=== Begin Enclosure ===

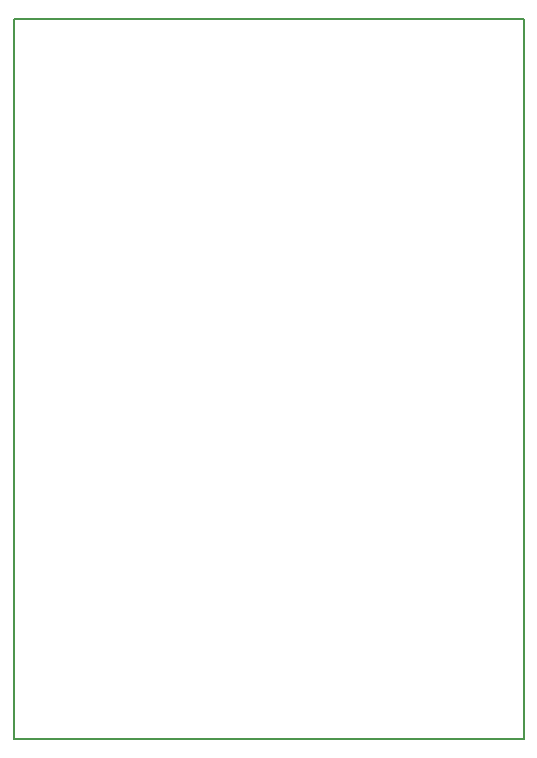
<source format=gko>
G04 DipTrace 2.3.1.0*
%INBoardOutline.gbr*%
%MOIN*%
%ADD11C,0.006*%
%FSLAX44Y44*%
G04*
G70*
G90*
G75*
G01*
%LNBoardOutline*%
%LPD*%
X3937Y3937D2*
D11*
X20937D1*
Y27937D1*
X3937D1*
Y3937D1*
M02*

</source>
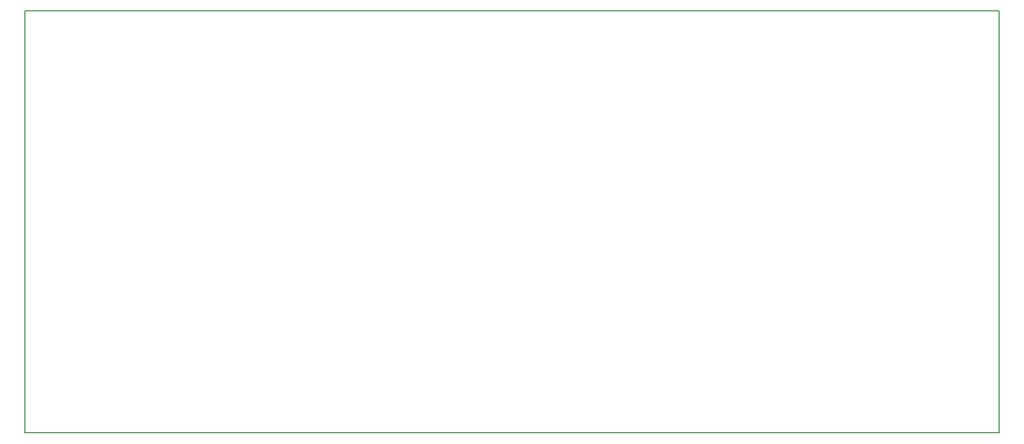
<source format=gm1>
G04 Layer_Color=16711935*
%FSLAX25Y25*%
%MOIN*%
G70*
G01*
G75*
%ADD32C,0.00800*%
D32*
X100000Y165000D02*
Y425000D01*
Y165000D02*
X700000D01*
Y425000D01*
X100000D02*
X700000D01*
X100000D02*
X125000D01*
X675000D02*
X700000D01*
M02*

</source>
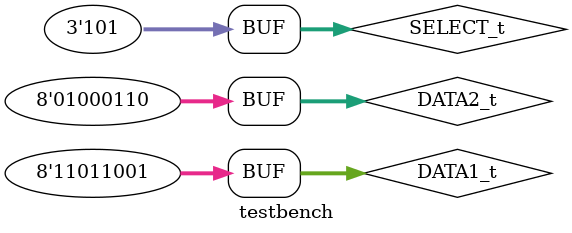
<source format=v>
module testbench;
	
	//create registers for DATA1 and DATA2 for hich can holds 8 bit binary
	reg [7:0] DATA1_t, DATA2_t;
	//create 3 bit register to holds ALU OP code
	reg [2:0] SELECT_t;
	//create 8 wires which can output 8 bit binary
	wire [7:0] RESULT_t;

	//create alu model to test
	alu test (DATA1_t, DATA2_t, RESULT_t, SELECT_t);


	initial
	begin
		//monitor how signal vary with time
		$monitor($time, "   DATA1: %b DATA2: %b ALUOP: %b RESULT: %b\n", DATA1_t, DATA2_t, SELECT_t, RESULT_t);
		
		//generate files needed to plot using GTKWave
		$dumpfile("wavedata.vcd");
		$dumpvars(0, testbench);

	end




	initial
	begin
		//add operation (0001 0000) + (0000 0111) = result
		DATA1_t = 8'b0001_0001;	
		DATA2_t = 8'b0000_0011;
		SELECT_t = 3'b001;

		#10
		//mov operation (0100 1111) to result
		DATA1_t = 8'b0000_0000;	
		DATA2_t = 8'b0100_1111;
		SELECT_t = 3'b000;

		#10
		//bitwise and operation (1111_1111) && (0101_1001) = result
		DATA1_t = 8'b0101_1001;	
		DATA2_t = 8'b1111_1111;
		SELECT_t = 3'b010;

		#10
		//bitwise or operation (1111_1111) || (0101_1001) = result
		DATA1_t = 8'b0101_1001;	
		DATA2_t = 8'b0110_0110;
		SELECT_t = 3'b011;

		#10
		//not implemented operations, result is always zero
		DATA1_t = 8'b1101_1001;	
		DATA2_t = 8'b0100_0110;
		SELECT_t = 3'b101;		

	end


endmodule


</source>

=== End Enclosure ===

Problem statement >> Leave the pictures out and return the rest of the listing exactly.

Answer for this exercise >>
<source format=gko>
G04 DipTrace 2.3.1.0*
%INBoardOutline.gbr*%
%MOIN*%
%ADD11C,0.006*%
%FSLAX44Y44*%
G04*
G70*
G90*
G75*
G01*
%LNBoardOutline*%
%LPD*%
X3937Y3937D2*
D11*
X20937D1*
Y27937D1*
X3937D1*
Y3937D1*
M02*

</source>
<source format=gm1>
G04 Layer_Color=16711935*
%FSLAX25Y25*%
%MOIN*%
G70*
G01*
G75*
%ADD32C,0.00800*%
D32*
X100000Y165000D02*
Y425000D01*
Y165000D02*
X700000D01*
Y425000D01*
X100000D02*
X700000D01*
X100000D02*
X125000D01*
X675000D02*
X700000D01*
M02*

</source>
<source format=v>
module testbench;
	
	//create registers for DATA1 and DATA2 for hich can holds 8 bit binary
	reg [7:0] DATA1_t, DATA2_t;
	//create 3 bit register to holds ALU OP code
	reg [2:0] SELECT_t;
	//create 8 wires which can output 8 bit binary
	wire [7:0] RESULT_t;

	//create alu model to test
	alu test (DATA1_t, DATA2_t, RESULT_t, SELECT_t);


	initial
	begin
		//monitor how signal vary with time
		$monitor($time, "   DATA1: %b DATA2: %b ALUOP: %b RESULT: %b\n", DATA1_t, DATA2_t, SELECT_t, RESULT_t);
		
		//generate files needed to plot using GTKWave
		$dumpfile("wavedata.vcd");
		$dumpvars(0, testbench);

	end




	initial
	begin
		//add operation (0001 0000) + (0000 0111) = result
		DATA1_t = 8'b0001_0001;	
		DATA2_t = 8'b0000_0011;
		SELECT_t = 3'b001;

		#10
		//mov operation (0100 1111) to result
		DATA1_t = 8'b0000_0000;	
		DATA2_t = 8'b0100_1111;
		SELECT_t = 3'b000;

		#10
		//bitwise and operation (1111_1111) && (0101_1001) = result
		DATA1_t = 8'b0101_1001;	
		DATA2_t = 8'b1111_1111;
		SELECT_t = 3'b010;

		#10
		//bitwise or operation (1111_1111) || (0101_1001) = result
		DATA1_t = 8'b0101_1001;	
		DATA2_t = 8'b0110_0110;
		SELECT_t = 3'b011;

		#10
		//not implemented operations, result is always zero
		DATA1_t = 8'b1101_1001;	
		DATA2_t = 8'b0100_0110;
		SELECT_t = 3'b101;		

	end


endmodule


</source>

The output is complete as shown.